EXTRACTED TEXT:
※ ※ ※

WAYR
- Fleming Island, Florida; United States;
- Broadcast area: Jacksonville metropolitan area
- Frequency: 550 kHz
- Branding: WAY Radio

Programming
- Format: Christian radio

Ownership
- Owner: Good Tidings Trust, Inc.
- Sister stations: WAOC, WAYR-FM

History
- First air date: May 26, 1960
- Call sign meaning: The Way Radio

Technical information
- Licensing authority: FCC
- Facility ID: 24625
- Class: B
- Power: 5,000 watts (day); 500 watts (night);
- Transmitter coordinates: 30°4′22″N 81°47′23″W﻿ / ﻿30.07278°N 81.78972°W
- Translator: See § Translators

Links
- Public license information: Public file; LMS;
- Website: wayradio.org

= WAYR (AM) =

WAYR (550 AM) is a non-commercial radio station licensed to Fleming Island, Florida, United States, and serving the Jacksonville metropolitan area. Owned by Good Tidings Trust, Inc., it broadcasts a Christian radio format branded as "Way Radio". WAYR's studios are on Russell Road in Green Cove Springs.

※ ※ ※

PROVIDED INFORMATION:
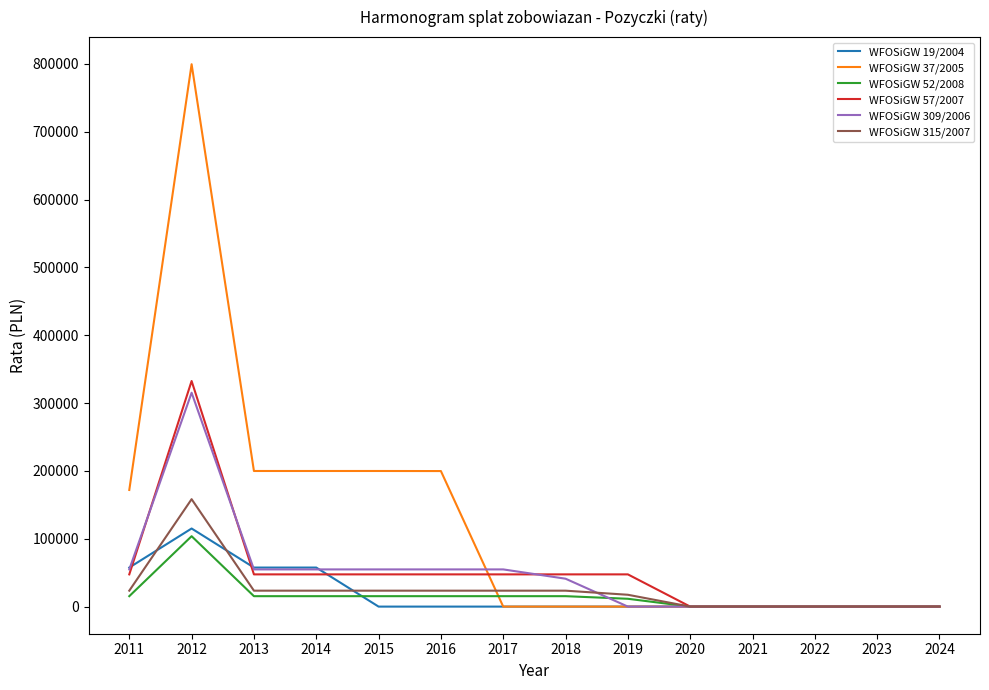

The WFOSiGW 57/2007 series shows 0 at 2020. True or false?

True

※ ※ ※

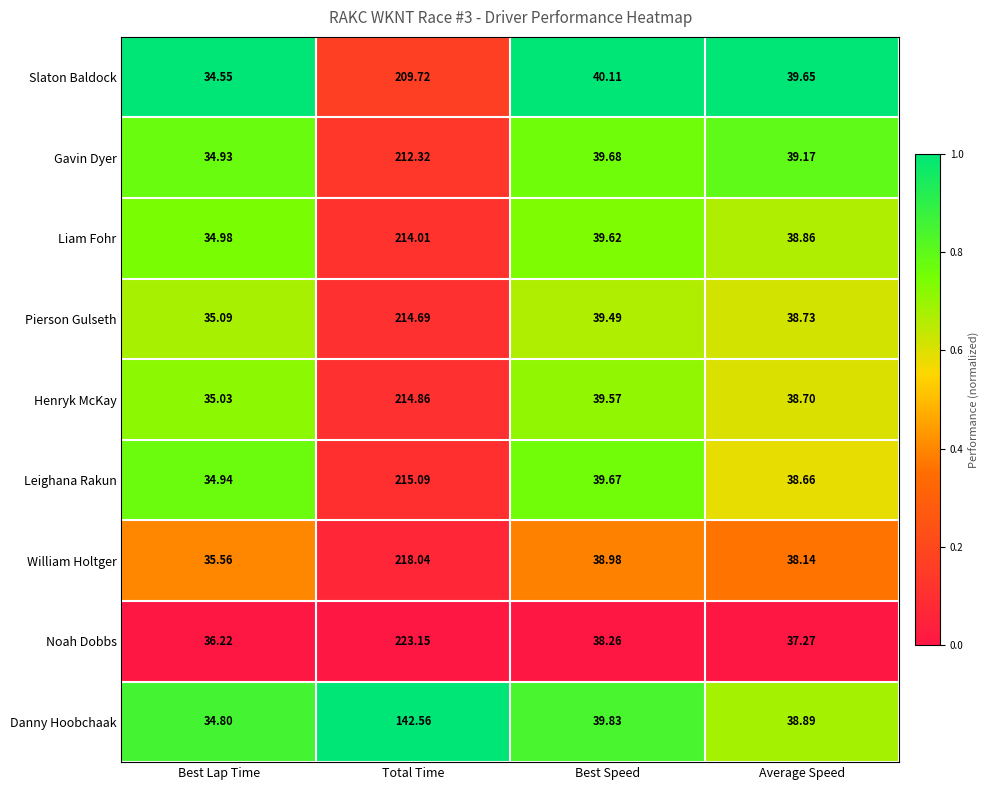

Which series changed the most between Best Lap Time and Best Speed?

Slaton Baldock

※ ※ ※

TASK GOAL:
Answer these questions from the WAYR station text.
(a) On what frequency does WAYR broadcast?
(b) What was the station's first air date?
(c) On what road are the station's studios?
The rows come from a different source than the text.

SOLUTION:
(a) 550 kHz
(b) May 26, 1960
(c) Russell Road in Green Cove Springs